Malgré alors ce privilège que l’on pourrait reconnaitre à la femme de pouvoir se passer de l’initiation ou d’être dans sa nature même initiation ou initiatrice, hommes et femmes partageons pourtant un même sort et un même destin en restant des êtres mortels. Mortels mais surtout aussi incomplets car nous avons toujours besoin d'un autre que soit pour exister, pour naitre au monde et y grandir, besoin de compagnons ou de compagnes pour vivre, de frères ou de sœurs, besoin de passeurs ainsi besoin d’être initié par un autre et par d’autres. Une femme peut en ce sens prendre la place d'Hiram qui emprunte d’une certaine manière un chemin universel. De plus si la femme n'est pas dans la tradition tailleur de Pierre ou chevalier rien n'empêche qu'elle trace les plans, organise l'intérieur d'une maison ou d’un Temple, voire même gouverne un peuple...

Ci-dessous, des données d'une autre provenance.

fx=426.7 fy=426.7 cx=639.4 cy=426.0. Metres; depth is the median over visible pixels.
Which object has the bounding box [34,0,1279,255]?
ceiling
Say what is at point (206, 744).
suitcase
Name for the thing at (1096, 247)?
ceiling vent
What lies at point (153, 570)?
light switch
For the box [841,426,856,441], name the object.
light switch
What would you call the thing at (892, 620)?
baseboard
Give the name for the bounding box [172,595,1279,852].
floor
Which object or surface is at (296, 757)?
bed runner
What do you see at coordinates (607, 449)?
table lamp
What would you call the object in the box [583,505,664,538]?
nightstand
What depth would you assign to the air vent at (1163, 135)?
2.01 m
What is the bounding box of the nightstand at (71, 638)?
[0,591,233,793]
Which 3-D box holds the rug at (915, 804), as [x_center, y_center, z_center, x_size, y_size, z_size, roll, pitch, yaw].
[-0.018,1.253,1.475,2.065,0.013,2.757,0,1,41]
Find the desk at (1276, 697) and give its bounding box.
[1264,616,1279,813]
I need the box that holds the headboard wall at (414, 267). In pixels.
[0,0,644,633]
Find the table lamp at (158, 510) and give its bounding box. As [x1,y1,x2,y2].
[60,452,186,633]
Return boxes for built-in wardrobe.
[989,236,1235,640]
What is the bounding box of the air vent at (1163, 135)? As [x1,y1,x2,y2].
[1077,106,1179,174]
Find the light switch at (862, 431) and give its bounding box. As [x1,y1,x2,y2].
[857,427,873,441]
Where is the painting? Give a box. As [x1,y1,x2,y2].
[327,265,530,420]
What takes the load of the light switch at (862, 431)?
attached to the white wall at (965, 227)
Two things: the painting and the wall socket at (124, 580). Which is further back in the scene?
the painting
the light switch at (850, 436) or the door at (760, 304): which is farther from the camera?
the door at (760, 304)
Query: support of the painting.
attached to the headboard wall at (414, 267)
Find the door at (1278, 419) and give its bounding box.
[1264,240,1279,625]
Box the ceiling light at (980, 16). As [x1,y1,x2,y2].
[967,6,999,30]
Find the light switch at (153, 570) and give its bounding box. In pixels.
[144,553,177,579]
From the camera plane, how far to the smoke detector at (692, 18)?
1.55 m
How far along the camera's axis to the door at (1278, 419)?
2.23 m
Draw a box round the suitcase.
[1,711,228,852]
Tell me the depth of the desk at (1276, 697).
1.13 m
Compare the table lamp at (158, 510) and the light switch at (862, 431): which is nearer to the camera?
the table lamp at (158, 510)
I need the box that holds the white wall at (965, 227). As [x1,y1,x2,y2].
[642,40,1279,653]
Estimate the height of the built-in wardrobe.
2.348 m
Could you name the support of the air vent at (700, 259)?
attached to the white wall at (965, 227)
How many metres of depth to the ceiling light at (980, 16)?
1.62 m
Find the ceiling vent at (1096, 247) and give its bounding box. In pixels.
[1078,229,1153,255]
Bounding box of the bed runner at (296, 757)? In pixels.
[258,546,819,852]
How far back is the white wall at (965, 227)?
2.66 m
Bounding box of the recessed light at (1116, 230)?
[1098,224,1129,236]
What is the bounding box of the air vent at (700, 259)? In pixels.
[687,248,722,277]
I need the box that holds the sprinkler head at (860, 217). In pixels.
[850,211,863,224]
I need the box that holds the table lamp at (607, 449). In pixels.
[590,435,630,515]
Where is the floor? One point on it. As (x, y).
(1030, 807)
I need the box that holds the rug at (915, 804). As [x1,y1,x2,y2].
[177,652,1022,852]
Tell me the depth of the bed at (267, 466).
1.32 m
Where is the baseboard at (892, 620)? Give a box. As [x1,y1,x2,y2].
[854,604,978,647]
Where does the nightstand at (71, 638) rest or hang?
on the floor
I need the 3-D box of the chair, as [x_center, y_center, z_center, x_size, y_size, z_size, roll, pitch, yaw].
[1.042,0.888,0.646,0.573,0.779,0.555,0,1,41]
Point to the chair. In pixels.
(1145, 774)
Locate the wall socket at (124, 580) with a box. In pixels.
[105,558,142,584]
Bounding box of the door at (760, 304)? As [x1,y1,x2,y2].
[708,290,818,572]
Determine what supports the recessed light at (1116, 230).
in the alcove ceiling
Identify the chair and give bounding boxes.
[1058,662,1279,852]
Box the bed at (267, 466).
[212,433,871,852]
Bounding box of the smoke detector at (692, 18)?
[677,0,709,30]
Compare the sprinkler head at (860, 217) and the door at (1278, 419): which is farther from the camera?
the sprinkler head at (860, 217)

Cette interprétation de la féminité et de l’initiation s’appuyant sur des figures bibliques encore une fois pourrait être opérée en faisant appel à des figures autres, tout autant universelles et que d’autres auraient à cœur de développer.

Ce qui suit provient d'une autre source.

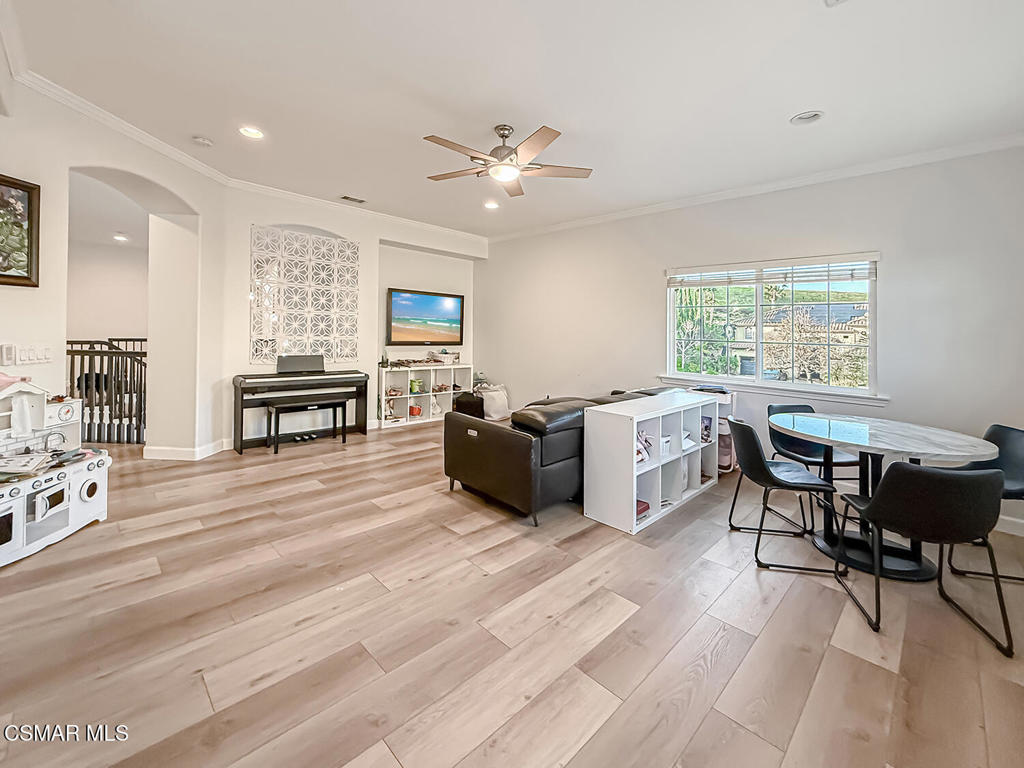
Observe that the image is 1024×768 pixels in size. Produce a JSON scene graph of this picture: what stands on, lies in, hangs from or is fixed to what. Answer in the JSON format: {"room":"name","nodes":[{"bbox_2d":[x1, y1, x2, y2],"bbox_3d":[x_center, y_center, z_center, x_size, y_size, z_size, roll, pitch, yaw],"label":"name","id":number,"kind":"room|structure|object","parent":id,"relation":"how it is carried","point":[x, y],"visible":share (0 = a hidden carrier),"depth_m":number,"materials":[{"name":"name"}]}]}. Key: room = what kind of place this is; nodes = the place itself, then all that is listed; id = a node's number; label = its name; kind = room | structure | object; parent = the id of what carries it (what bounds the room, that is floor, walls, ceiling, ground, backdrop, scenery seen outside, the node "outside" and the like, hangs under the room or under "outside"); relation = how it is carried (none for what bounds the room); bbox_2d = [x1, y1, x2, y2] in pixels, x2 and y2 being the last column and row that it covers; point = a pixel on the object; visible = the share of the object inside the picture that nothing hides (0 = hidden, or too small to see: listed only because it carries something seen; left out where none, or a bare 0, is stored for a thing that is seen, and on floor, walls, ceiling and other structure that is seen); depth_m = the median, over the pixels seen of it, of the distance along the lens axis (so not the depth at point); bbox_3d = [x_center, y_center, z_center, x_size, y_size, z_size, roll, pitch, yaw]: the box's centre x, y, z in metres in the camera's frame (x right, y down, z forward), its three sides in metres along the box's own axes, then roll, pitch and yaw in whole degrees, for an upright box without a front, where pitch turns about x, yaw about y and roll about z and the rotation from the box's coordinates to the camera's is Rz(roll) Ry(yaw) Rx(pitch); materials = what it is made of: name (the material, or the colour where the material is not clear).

Je précise pour conclure que ce développement n’entretient pas une ambition dissimulée de vouloir changer les choses dans notre Obédience, par exemple en suggérant de mettre en pratique la mixité. Je ne suis pour ma part absolument pas favorable à cela. Les frères que je connais sont pour la plus part du même avis et la sœur avec qui je parle de manière tout à fait privilégiée, laquelle m’a aussi avoué son désir de tradition et de pure régularité, ne souhaite pas non plus de la mixité. Les questions qui pourraient ressortir de mon analyse sont d’un autre ordre : Comment des sœurs aujourd’hui pourraient-elles enfin vivre une régularité reconnue au sein d’une Obédience féminine ? Comment nous qui faisons partie de cette famille soumise à une même règle et qui sommes liés aux autres Obédiences régulières reconnues, mais aussi qui sommes responsables et garants de la règle sur notre territoire, pourrions-nous en concertation avec nos pairs et avec une méthode rigoureuse, nous poser la question et réfléchir à la concrétisation d’une telle Obédience que nous soutiendrions, alors que nous savons aussi qu’il existe déjà des liens d’amitié entre des Obédiences régulières reconnues et des Obédiences féminines ?
Quel grand pas nous ferions, sans trahir la règle en maintenant une distinction entre l’approche masculine propre et l’approche féminine propre, en envisageant la possibilité que l’autre moitié du genre humain puisse aussi se conformer à la règle ! ».